The heady mix saw strange, often bleak, gothic lo-fi abstraction poured forth from the studio. Over three singles and a compilation track they briefly burned strong before the individuals moved onto other, equally-interesting projects. John Peel supported the trailblazing Relgious Overdose debut 45: the drum machine-heavy, hypnotic dirge of ‘25 Minutes’, which came backed with the industrial fuzz of ‘Control Addicts’. The second single ‘I Said Go’ bought the kraut influence to the fore in the unsettling 5/4 rhythms and complex vocal arrangements. It could have been a hit, in a certain light. ‘Alien To You’ continued the serious ambience of the earlier single, with some avant-garde, Vini Reilly-esque spiky guitar lines alongside Novak’s vocal in-and-out flights of fancy. Also from 1981 came the synth-led new wave of ‘Blow The Back Off It’, which appeared on a Glass Records compilation – and was good enough/should have been a single itself. ‘The Girl With The Disappearing Head (I’ve Got To Adjust To It)’ was the final A-side from 1982, the band now confident enough to be putting out 7-minute songs of jittery punk-funk that holds it’s head up well against their competition of the time. New drummer Pete Brownjohn does some striking patterns throughout.
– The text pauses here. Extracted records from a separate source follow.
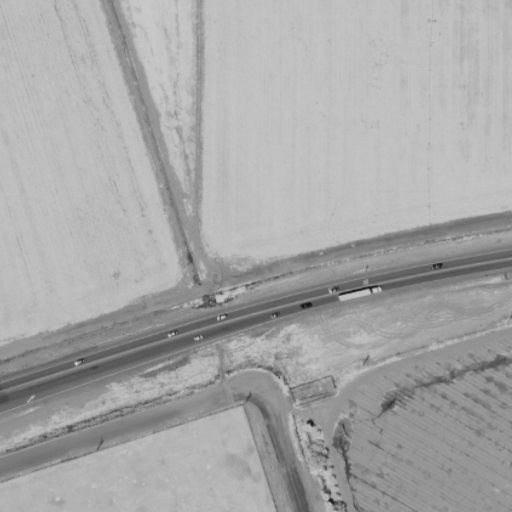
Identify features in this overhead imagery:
road: (252, 313)
road: (384, 365)
road: (127, 424)
road: (279, 449)
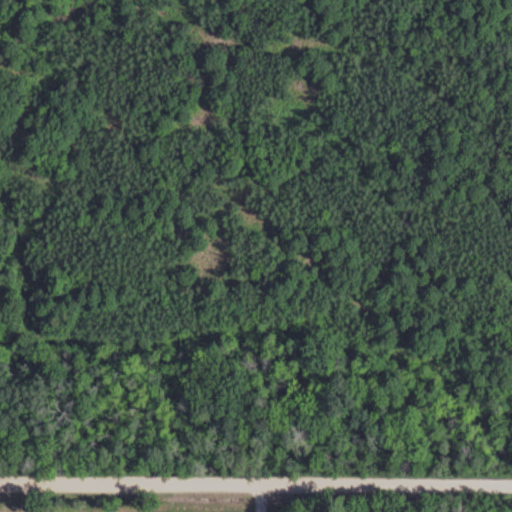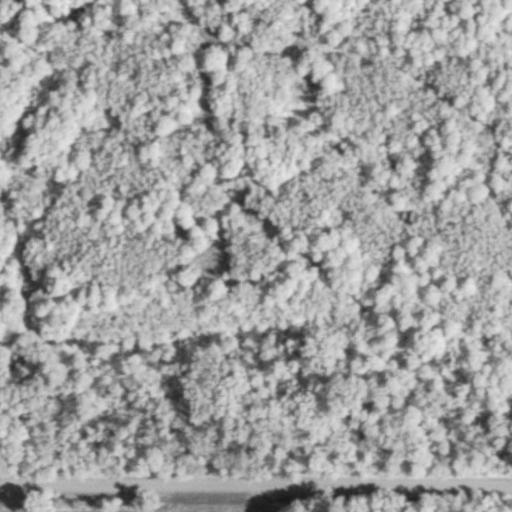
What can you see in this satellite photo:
road: (256, 482)
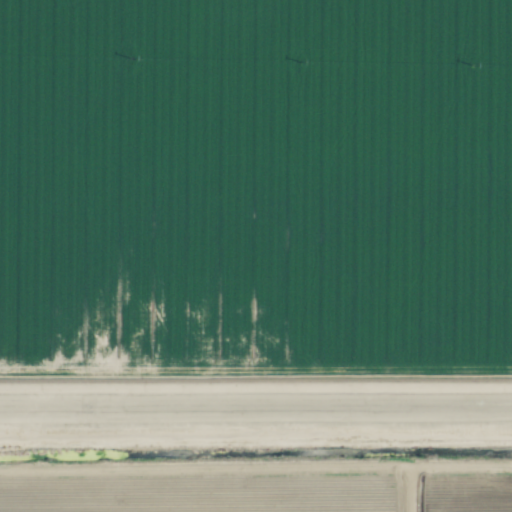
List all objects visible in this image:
crop: (256, 256)
road: (256, 407)
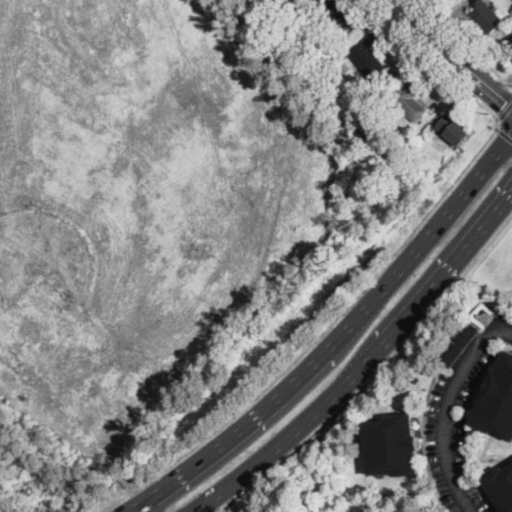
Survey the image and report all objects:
building: (334, 8)
building: (486, 15)
building: (485, 16)
building: (341, 17)
building: (347, 23)
road: (470, 43)
building: (511, 43)
building: (511, 43)
building: (368, 56)
road: (455, 56)
building: (369, 57)
building: (409, 99)
building: (409, 101)
traffic signals: (505, 102)
road: (505, 110)
building: (397, 129)
building: (452, 129)
building: (453, 130)
road: (504, 133)
building: (413, 149)
road: (373, 274)
road: (334, 337)
building: (459, 341)
building: (459, 344)
road: (366, 362)
road: (374, 372)
building: (416, 380)
building: (498, 399)
building: (497, 401)
road: (448, 409)
parking lot: (460, 419)
building: (393, 444)
building: (394, 446)
building: (502, 485)
building: (502, 487)
road: (148, 506)
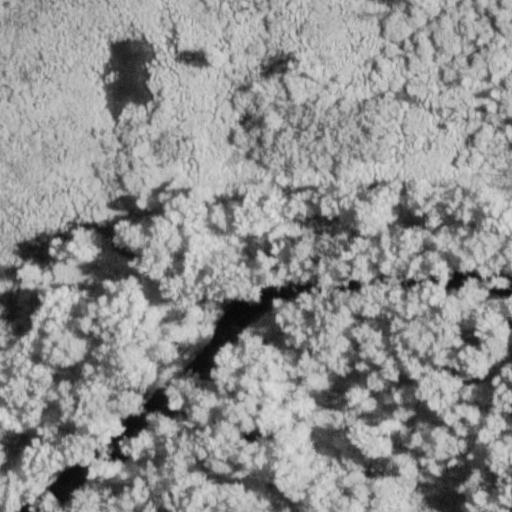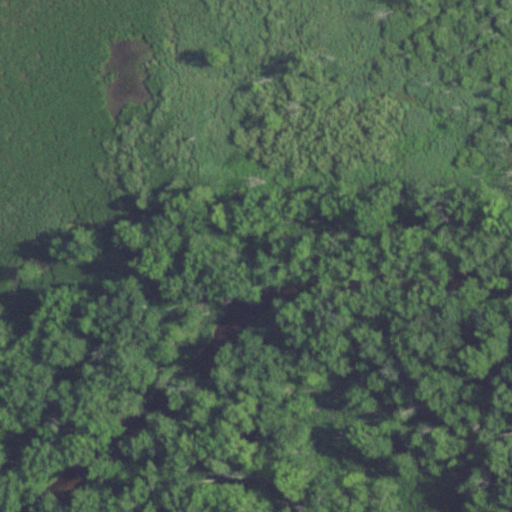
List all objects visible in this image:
river: (237, 315)
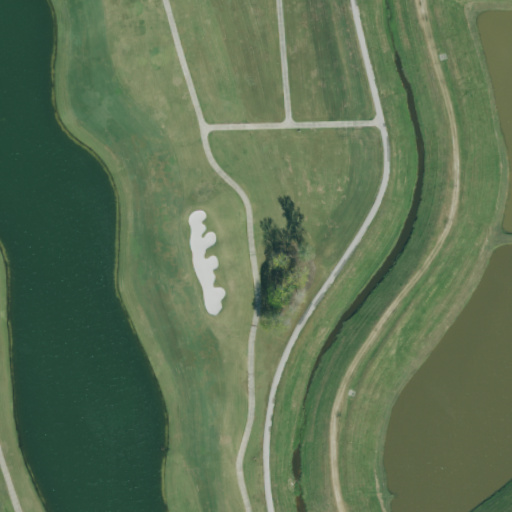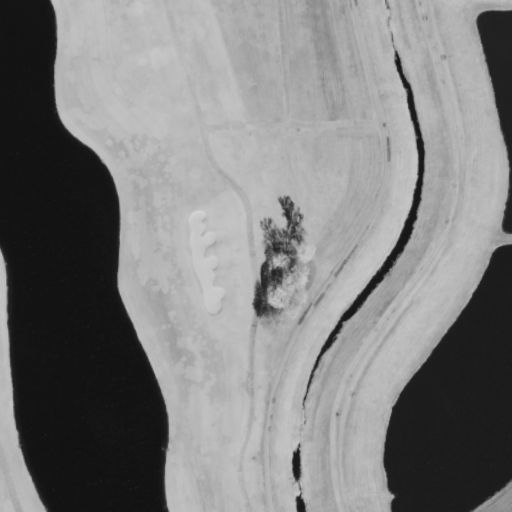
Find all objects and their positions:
park: (171, 237)
park: (126, 275)
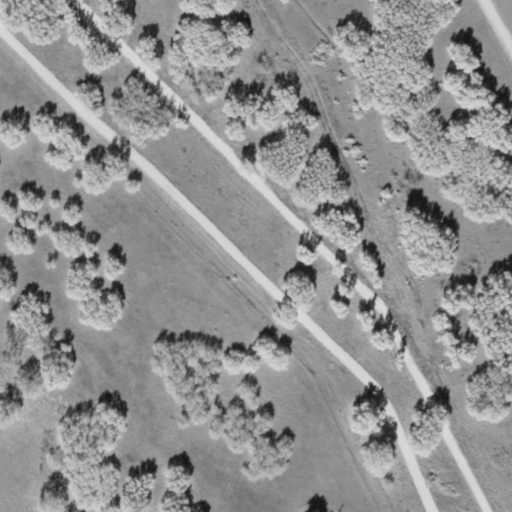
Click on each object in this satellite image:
road: (497, 25)
road: (321, 318)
It’s their final B-side, ‘In This Century’, which cements their legacy though. After almost two minutes of abstract noise (drum machine, triangle, violin, real world sounds) the songs kicks in with their most affecting song; a hypnotic, funereal off-beat jangle that would not have sounded out of place on Closer. There are four bonus tracks to round up this release, of which the ten minute demo version of ‘In This Century’ is the most exciting revelation. ‘Hazaal’ and ‘Talk Talk’ are unreleased recordings that stand up in comparison to the released songs, and only suffer a little for the demo quality of the recordings.

It all builds up to an impressive work of a band who freely admit they were making it all up as they went along. Bold, experimental sounds from a Northants past that can be treasured by all in this excellent compilation. Make sure you pore over the visuals in the CD case too – they create another world of their own.